In fact, many polls show the public almost evenly divided on legalizing same-sex marriage, one reason the issue is so volatile politically.
Perkins, the Family Research Council leader, suggested that House Republicans would risk alienating their conservative base if they did not tackle the marriage issue head-on.
"The president was kind of tossing this cultural grenade into the Republican camp," he said.
"If they ignore this, it becomes an issue that will lead to some very troubling outcomes for Republicans."
Jon Davidson, legal director of the gay-rights group Lambda Legal, predicted the DOMA announcement would energize opponents of gay marriage, but he questioned whether that would have much impact on the 2012 presidential race.
"I think they will try to turn this into a major election issue," he said. "But the people who feel strongly that same-sex couples should not be allowed to marry were not going to vote for President Obama anyway."
Conversely, he said the gay community will rally behind Obama all the more eagerly.
"It's hard to imagine that with the repeal of `don't ask, don't tell' (enabling gays to serve openly in the military) and this decision, there will be anything less than enthusiastic support," he said.
Though the DOMA announcement elated gays and infuriated many conservatives, it did not do away with the law, which bars the federal government from recognizing gay marriages and allows states to deny recognition of same-sex unions performed elsewhere.

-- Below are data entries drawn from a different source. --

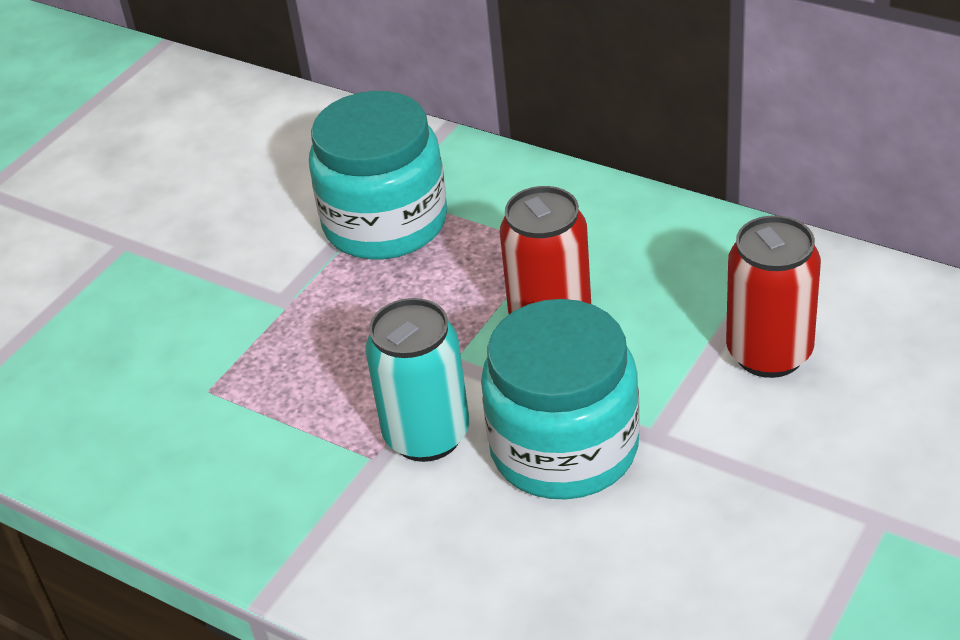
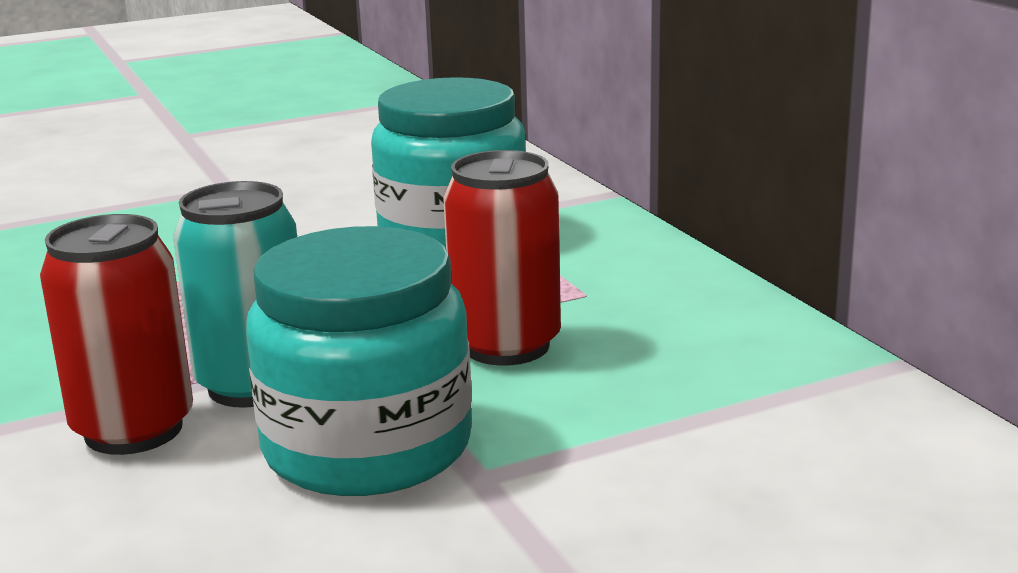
camera: 30 degrees right, 20 degrees down
red can [726,215,821,378] -> red can moved to [40,214,193,455]

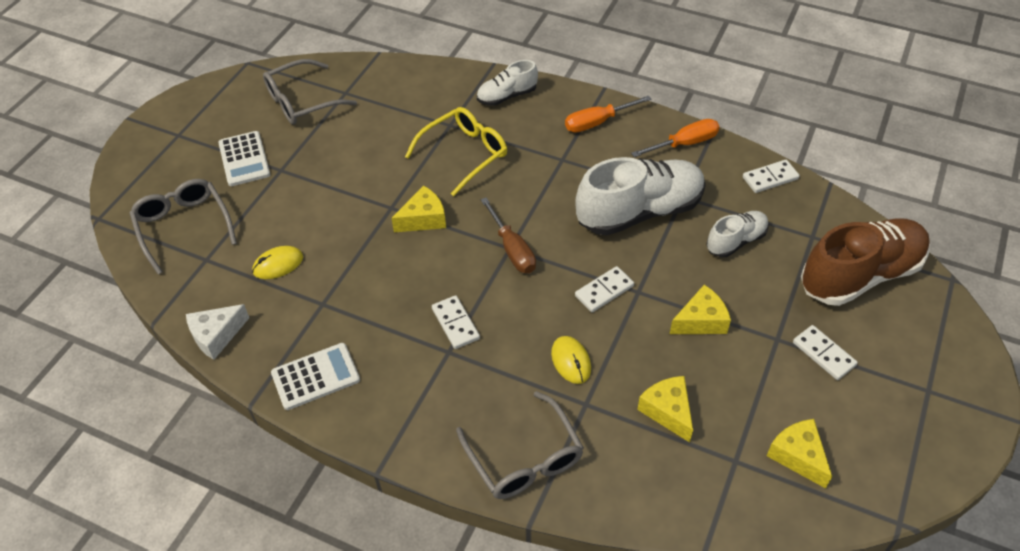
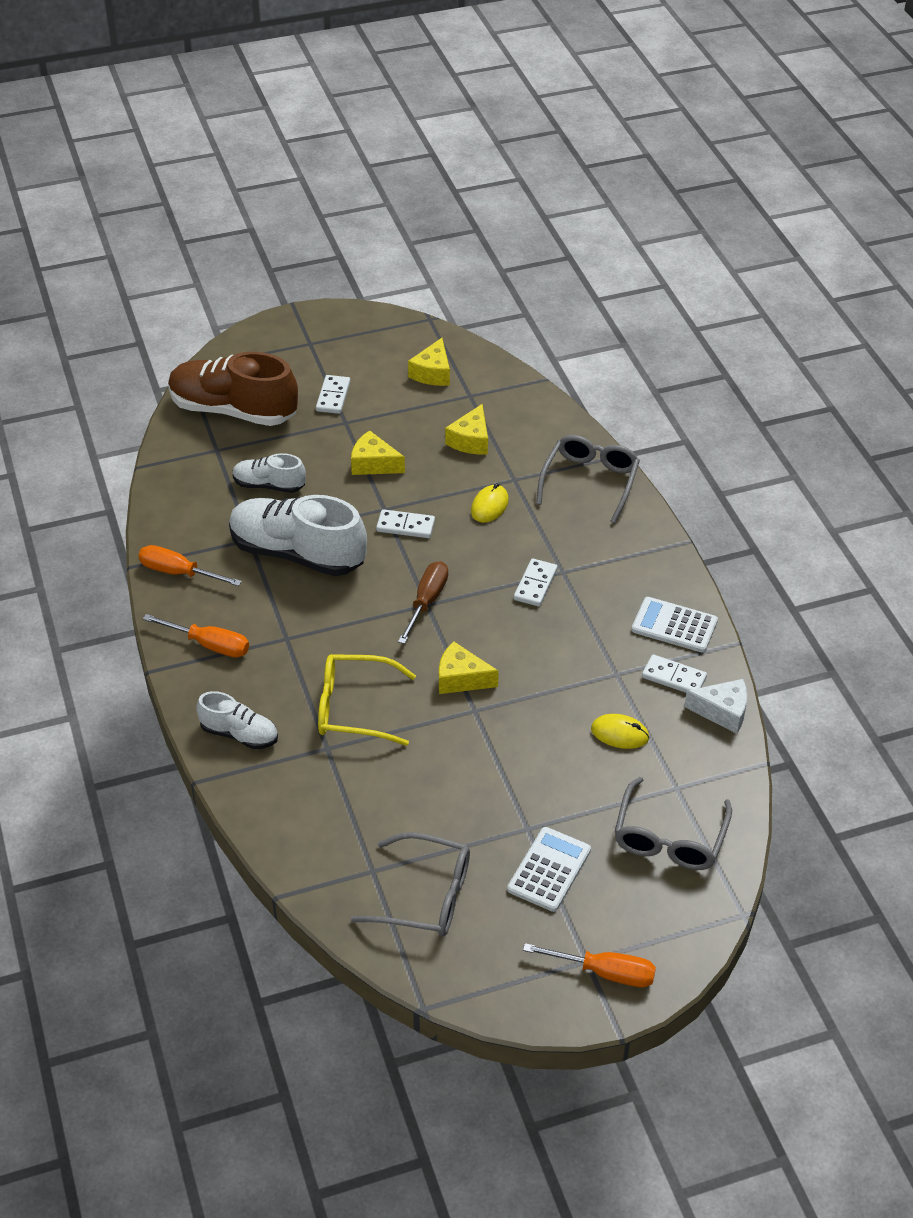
camera: 135 degrees left, 5 degrees down
white domino [743,160,800,193] -> white domino moved to [642,654,707,693]
none -> orange screwdriver [523,943,656,987]

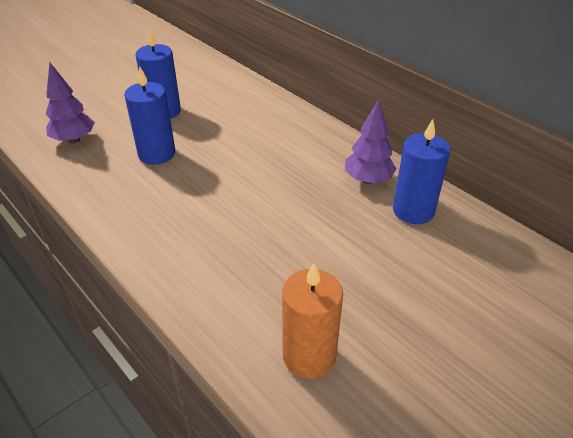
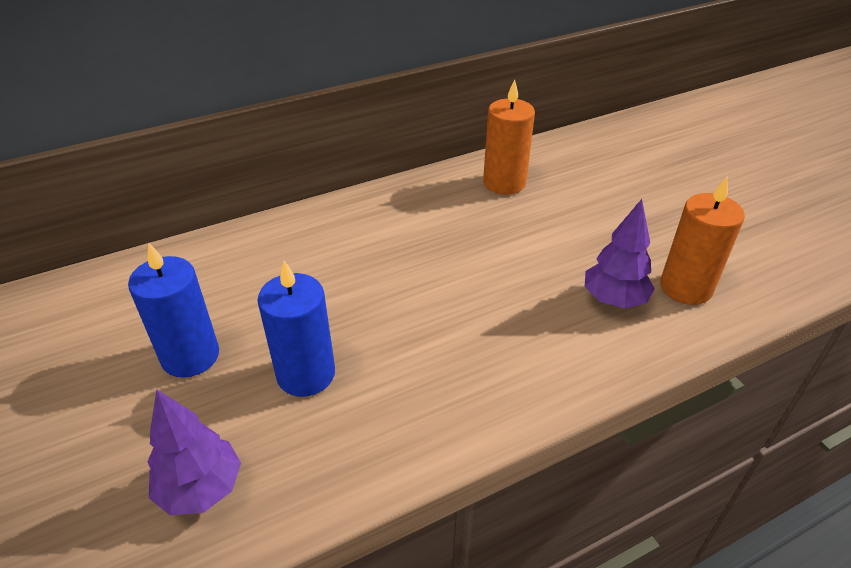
camera: 75 degrees left, 0 degrees up
purple tree [345,99,396,184] -> purple tree moved to [585,199,655,308]
blue candle [393,119,450,224] -> orange candle [483,79,535,195]

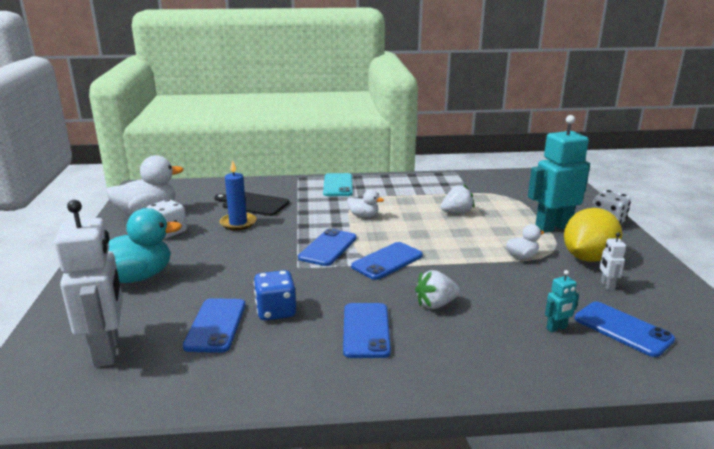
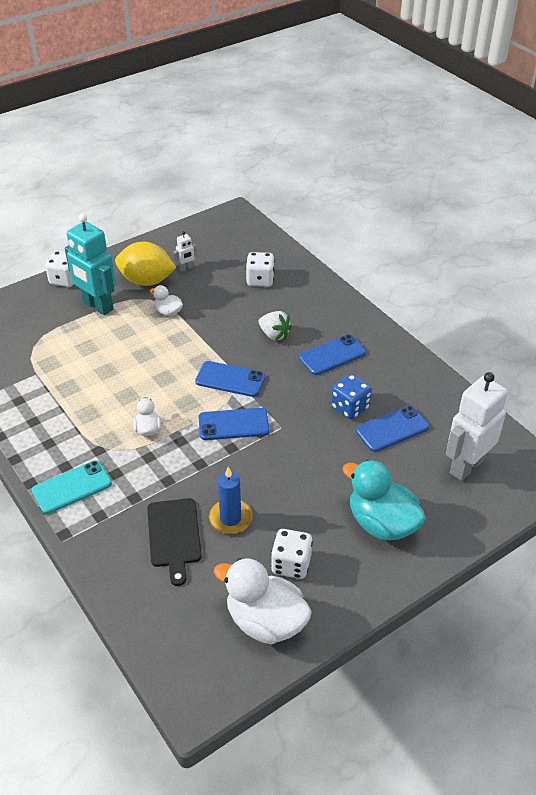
camera: 120 degrees left, 20 degrees up
white strawberry [441,184,475,213] -> none
turquoise robot [545,270,579,332] -> white dice [246,252,275,287]
blue phone [575,301,675,357] -> none

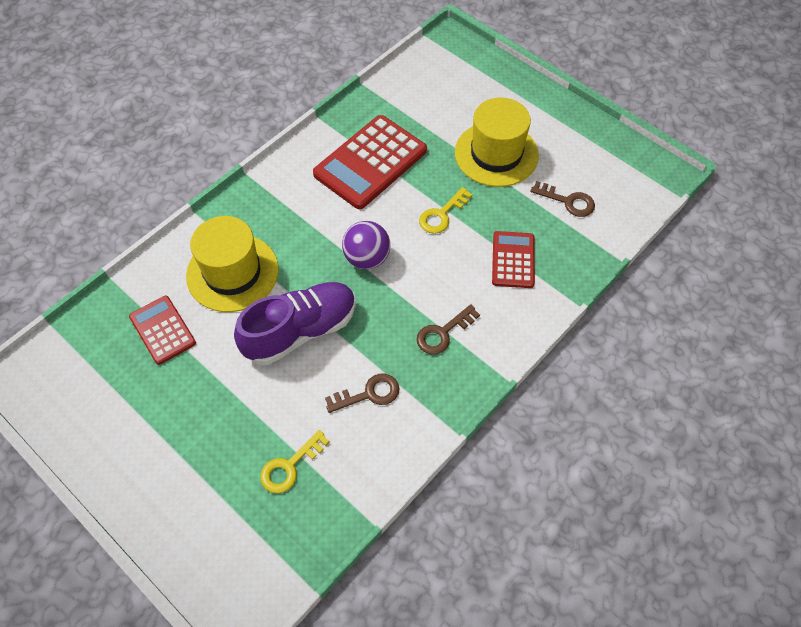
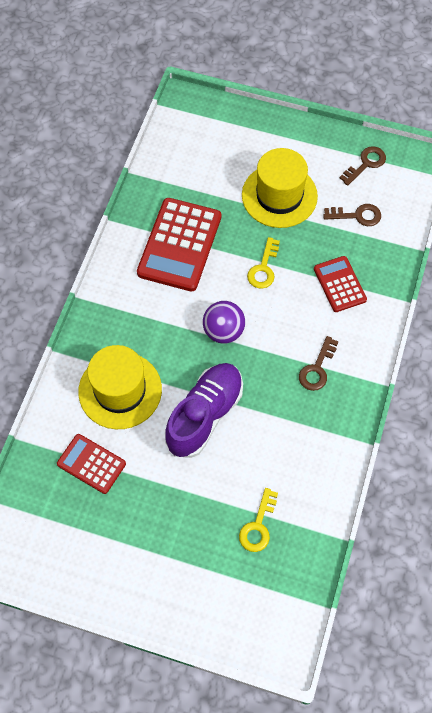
camera: 25 degrees left, 5 degrees up
brown key [325,373,400,413] -> brown key moved to [340,146,386,186]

Among its many effects, it forces same-sex married couples to file separate U.S. tax returns, and bars the transfer of Social Security benefits to a surviving same-sex spouse.
In California, where the fate of the state's same-sex marriage ban is in the hands of a federal appeals court, gay rights advocates welcomed the administration's action as validation of their plan to get the U.S. Supreme Court to consider the gay marriage issue. While the California case does not hinge on DOMA, lawyers for two couples suing to overturn Proposition 8 are relying on many of the same constitutional arguments made by the Justice Department.
One of the lawyers, Ted Olson, said the federal government's stance bolsters the positions taken by former Gov. Arnold Schwarzenegger and Gov. Jerry Brown in his previous role as attorney general when they decided not to defend Proposition 8. The net effect, he said, "will be very persuasive" as judges weigh the case.
California is among 30 states which have passed constitutional amendments aimed at prohibiting same-sex marriage.
Brian Brown, president of the conservative National Organization for Marriage, predicted that Obama's decision not to defend the federal DOMA would spur efforts in some of the remaining states to join the ranks of those with constitutional bans.
Indiana lawmakers took a step in that direction last week, and Brown said it was possible that amendments could gain traction in Wyoming, Minnesota, North Carolina and even New Hampshire, if GOP lawmakers succeed in repealing the state's same-sex marriage law.
"This raises the stakes and makes clear the executive branch is not willing to carry out its responsibility," Brown said. "I don't think by any stretch of the imagination the tables have turned on this issue. People in this country know what marriage is."
When DOMA was passed in 1996, an election year, it had broad bipartisan support. Over recent years, Obama has criticized the federal law without fully supporting gay marriage. White House spokesman Jay Carney said this week that the president was "grappling" with the issue but had always personally opposed DOMA as "unnecessary and unfair."
The Williams Institute, a think tank at the UCLA School of Law, estimates that about 80,000 legally married same-sex couples live in the U.S., including roughly 30,000 who wed in Canada or other foreign countries. An estimated 85,000 same-sex couples have entered civil unions or domestic partnerships, the institute says.